The definition of Big Data is, to put it mildly, contentious. If you were to ask ten different experts in the field, it is highly likely that you would receive ten different answers. Is it a tool, a process or a result?
Even within the HICX office the answer is not a clear cut one.
Personally, I tend to take the view that Big Data cannot be any of the above. The clue is in the two words, big and data. Surely that makes it all very obvious, as such I will take the first part of the Gartner definition as correct ‘Big Data is high-volume, high-velocity and/or high-variety information assets’.
Simple. Gartner do continue the definition to say, ‘that demand cost-effective, innovative forms of information processing that enable enhanced insight, decision making, and process automation’. This is fine too, but it does start to veer into how one should use Big Data. Not what it is. That said, my world is marketing, not the deeper aspects of technology.
So in short, this is Big Data:
- Too big to measure using standard analytics
- Shows trends at a high level
- Is at its best when silos are avoided
- A big overview helps business decisions
Now, onto Master Data.
Master data is, in itself, the data that is organised, the data that goes through a preordained process and is controlled. As such it is easy to analyse and can be dived into to the nth degree.
Master data management (MDM) is a technology-enabled discipline in which business and IT work together to ensure the uniformity, accuracy, stewardship, semantic consistency and accountability of the enterprise’s official shared master data assets. Master data is the consistent and uniform set of identifiers and extended attributes that describes the core entities of the enterprise including customers, prospects, citizens, suppliers, sites, hierarchies and chart of accounts.
In relation to Big Data it is vital as it provides the structure and integrity. As such these two variants of data work well together. MDM (Master Data Management) providing the structure and Big Data providing the additional information.
In short, Master Data
- Well structured
- Easily analysed (in theory)
- Process driven
It’s important to note the importance of high quality data here too. Garbage in, Garbage out still rings true. Well, rubbish in, rubbish out to me, but let’s not quibble about the foibles of the English language.
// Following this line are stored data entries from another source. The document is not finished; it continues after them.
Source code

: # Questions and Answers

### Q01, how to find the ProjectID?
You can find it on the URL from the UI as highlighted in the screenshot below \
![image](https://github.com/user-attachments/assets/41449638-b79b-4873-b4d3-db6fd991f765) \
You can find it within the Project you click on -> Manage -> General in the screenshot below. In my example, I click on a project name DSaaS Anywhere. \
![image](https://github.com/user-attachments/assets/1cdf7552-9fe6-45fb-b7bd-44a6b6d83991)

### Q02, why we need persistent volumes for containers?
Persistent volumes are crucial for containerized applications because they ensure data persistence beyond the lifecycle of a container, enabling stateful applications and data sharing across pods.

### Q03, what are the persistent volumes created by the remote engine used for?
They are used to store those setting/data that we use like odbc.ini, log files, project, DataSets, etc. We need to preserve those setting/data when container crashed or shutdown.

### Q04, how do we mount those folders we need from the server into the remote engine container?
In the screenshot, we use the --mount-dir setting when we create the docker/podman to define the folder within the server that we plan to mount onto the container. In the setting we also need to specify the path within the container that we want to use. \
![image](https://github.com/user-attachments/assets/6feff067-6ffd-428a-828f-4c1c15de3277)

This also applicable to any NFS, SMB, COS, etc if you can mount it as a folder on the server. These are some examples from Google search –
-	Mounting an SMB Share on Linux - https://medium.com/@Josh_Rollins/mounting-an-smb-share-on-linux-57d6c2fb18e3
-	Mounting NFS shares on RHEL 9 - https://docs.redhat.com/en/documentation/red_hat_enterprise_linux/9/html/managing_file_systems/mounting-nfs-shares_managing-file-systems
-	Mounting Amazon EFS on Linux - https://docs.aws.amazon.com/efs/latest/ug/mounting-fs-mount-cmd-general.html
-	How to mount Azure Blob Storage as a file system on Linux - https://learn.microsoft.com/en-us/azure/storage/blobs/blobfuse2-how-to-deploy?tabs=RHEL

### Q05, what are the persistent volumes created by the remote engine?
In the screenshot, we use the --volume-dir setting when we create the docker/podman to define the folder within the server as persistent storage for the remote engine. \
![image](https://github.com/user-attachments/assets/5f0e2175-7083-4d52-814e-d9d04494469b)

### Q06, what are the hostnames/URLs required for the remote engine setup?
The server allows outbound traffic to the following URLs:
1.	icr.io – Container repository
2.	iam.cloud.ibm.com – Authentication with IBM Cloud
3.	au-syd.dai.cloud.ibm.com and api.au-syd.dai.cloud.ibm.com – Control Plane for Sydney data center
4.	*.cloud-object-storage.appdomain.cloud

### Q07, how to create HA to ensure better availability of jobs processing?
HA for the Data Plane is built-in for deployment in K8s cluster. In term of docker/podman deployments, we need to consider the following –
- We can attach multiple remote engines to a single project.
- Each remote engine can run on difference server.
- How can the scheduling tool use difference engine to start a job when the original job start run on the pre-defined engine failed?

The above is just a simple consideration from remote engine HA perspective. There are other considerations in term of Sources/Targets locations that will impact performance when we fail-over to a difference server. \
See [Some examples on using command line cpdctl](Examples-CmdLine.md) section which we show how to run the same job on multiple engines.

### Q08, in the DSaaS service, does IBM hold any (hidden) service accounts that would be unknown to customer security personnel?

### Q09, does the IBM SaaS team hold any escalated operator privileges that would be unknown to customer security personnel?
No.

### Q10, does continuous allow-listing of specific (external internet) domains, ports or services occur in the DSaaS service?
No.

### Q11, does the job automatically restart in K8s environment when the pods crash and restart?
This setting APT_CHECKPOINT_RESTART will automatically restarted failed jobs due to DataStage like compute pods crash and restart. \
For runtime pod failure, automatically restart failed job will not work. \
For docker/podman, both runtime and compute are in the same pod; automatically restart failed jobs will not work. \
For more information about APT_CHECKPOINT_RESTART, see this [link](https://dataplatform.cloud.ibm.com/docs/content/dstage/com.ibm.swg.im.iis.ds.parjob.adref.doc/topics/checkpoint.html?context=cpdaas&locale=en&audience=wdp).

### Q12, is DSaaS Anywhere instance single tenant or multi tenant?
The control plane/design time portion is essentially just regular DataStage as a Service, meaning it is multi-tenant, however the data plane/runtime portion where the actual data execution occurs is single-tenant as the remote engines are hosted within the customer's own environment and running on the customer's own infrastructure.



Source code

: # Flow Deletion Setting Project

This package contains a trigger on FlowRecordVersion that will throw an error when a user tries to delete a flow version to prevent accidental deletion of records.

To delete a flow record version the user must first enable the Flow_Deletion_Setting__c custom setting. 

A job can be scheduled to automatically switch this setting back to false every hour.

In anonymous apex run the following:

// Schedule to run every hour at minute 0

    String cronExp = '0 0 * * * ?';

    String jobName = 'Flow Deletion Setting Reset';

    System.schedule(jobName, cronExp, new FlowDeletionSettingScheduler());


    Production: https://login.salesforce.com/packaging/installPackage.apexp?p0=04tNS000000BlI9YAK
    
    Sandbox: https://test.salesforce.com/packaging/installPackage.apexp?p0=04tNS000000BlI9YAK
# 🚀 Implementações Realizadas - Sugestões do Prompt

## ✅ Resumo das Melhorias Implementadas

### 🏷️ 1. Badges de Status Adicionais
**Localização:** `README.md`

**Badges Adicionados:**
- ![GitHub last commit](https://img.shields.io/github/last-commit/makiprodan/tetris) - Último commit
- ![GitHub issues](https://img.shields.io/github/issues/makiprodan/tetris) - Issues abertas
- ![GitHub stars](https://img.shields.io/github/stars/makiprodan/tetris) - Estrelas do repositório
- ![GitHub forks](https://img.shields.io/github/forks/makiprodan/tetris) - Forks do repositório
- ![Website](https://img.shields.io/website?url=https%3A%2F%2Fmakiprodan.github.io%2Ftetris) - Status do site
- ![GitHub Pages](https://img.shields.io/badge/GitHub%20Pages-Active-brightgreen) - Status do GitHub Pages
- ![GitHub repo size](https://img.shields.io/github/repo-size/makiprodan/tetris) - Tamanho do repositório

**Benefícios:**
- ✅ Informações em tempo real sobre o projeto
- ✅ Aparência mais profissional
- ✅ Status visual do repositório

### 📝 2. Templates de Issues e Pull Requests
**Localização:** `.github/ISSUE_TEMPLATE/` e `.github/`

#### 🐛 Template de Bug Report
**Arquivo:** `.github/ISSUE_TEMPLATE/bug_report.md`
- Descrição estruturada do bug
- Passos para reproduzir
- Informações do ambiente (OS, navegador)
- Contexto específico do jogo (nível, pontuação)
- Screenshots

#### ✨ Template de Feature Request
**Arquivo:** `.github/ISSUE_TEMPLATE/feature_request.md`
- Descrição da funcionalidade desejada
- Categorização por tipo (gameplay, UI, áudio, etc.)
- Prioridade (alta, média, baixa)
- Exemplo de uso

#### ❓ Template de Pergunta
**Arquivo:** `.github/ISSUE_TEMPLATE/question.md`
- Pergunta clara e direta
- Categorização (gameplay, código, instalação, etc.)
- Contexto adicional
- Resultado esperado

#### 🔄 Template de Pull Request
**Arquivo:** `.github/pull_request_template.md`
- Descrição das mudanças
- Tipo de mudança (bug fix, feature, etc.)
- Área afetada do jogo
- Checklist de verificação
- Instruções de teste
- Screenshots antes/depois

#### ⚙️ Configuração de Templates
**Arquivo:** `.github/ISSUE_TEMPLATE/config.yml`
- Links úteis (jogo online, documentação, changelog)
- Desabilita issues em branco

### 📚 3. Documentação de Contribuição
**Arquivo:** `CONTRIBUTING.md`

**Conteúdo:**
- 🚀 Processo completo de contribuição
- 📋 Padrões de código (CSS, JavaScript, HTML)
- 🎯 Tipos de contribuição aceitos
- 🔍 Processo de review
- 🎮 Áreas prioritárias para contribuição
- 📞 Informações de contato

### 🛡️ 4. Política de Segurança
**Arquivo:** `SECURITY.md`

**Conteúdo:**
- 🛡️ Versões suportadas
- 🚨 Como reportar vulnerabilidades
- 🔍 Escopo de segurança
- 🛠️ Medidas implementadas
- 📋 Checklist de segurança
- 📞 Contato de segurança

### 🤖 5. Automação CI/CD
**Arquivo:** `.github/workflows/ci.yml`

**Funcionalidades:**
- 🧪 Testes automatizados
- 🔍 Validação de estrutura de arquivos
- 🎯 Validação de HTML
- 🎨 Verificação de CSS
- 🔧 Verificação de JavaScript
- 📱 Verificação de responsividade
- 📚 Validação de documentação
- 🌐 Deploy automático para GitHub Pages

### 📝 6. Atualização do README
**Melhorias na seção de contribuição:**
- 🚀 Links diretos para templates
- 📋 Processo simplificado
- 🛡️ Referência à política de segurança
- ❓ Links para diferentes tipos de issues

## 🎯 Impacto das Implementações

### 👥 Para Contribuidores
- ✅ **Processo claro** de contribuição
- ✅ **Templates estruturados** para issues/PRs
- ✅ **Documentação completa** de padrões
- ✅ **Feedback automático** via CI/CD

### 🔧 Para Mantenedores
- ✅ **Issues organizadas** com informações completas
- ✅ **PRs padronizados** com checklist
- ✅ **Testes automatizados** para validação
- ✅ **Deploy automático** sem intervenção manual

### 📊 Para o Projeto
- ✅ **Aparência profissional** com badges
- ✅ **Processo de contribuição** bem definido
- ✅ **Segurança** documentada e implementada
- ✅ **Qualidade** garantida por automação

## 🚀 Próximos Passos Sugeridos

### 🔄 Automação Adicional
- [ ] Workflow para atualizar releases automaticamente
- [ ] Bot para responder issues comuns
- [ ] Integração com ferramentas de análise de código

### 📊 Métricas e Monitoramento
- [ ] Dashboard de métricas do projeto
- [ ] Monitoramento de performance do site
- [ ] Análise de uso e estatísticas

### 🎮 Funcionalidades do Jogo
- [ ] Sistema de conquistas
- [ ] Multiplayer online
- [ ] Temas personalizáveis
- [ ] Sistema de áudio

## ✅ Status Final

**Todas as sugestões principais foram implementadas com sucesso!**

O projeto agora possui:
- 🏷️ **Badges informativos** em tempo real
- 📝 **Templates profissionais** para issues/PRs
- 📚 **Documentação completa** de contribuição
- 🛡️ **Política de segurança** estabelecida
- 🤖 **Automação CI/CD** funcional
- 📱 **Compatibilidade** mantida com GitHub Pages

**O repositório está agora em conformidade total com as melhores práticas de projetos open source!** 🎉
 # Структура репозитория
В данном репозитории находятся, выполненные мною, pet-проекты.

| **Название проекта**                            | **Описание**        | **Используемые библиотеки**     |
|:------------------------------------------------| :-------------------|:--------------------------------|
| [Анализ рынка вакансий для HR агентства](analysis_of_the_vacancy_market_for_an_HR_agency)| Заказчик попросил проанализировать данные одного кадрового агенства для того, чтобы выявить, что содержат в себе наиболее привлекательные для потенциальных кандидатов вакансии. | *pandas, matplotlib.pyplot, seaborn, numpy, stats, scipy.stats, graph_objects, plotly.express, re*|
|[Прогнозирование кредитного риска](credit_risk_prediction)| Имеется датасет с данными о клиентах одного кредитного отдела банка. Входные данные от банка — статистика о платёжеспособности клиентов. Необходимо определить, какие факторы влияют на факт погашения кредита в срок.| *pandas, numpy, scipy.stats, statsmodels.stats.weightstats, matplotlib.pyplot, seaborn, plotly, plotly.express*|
However you choose to say it, it remains the truth and is linked directly to Master Data Management.
It’s all very well having a lot of data, but if you don’t ensure it is uploaded accurately and then managed appropriately until the moment it is required – you will find that there will be significant issues when trying to make decisions based on data that is questionable at best. As such, Master Data starts with the onboarding process. For us, this is within a supplier portal in which in suppliers provide the requisite information and the buyer checks everything is accurate. The data is then managed carefully from this point on.
In order for any of this to work though, a cultural change is required within an organisation in which data quality is a priority.
If this is done, then there are huge opportunities in analysing both the Master Data and the Big Data with one supporting the other. Allowing for analysis of the details as well as a more holistic view of the trends that exist within the Big Data.
To summarise, if you get your data input and the processes that are related to said input right – then you are a getting very close to achieving your goal of great business insights and a competitive advantage.